**任务列表:**
[1] 请复制关于 PR 风险的文本中的一段，从含有“此 PR 未见 review”的那几个字开始，到“在 XPU 上的正确性和性能收益。建议添加针对性的单元测试或集成测试。”之后结束。
[2] 请接着关于 PR 风险的文本的最后一句续写下去。

此 PR 未见 review 讨论或评论。

- 暂无高价值评论线程

# 风险与影响

- 风险：
 - **回归风险**：将 `device='cuda'` 改为 `device=current_platform.device_type` 可能引入问题，若 `current_platform.device_type` 返回的值不是 CUDA 支持的设备（如 `xpu`），在 CUDA 上也可能使用此分支，但当前代码仅在 `is_cuda_alike()` 或 `is_xpu()` 下导入，因此风险较低。
 - **缺失测试**：该 PR 未包含任何测试，无法保证融合 pass 在 XPU 上的正确性和性能收益。建议添加针对性的单元测试或集成测试。

**数据摘录:**
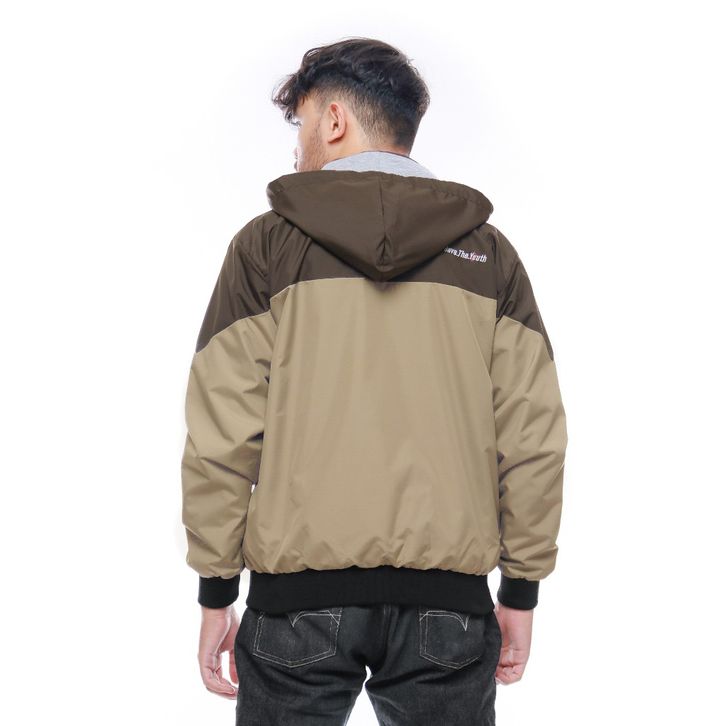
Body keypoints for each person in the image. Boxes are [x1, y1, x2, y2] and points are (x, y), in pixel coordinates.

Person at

**任务解答:**
[1]
此 PR 未见 review 讨论或评论。

- 暂无高价值评论线程

# 风险与影响

- 风险：
 - **回归风险**：将 `device='cuda'` 改为 `device=current_platform.device_type` 可能引入问题，若 `current_platform.device_type` 返回的值不是 CUDA 支持的设备（如 `xpu`），在 CUDA 上也可能使用此分支，但当前代码仅在 `is_cuda_alike()` 或 `is_xpu()` 下导入，因此风险较低。
 - **缺失测试**：该 PR 未包含任何测试，无法保证融合 pass 在 XPU 上的正确性和性能收益。建议添加针对性的单元测试或集成测试。

[2]
- 影响：
 - **用户**：使用 XPU 平台的用户将自动获得 norm 和 act 量化融合优化，可能带来推理性能提升。
 - **系统**：仅影响 XPU 平台的编译流程，CUDA 等平台行为保持不变。
 - **团队**：变更范围较小，易于回退。
 - 风险标记：缺少测试覆盖

# 关联脉络

- PR #44308 [ROCm] Fix AITER RMSNormQuantFusion for Kimi-Linear: 同样涉及 RMSNormQuantFusion，但属于 ROCm 平台修复。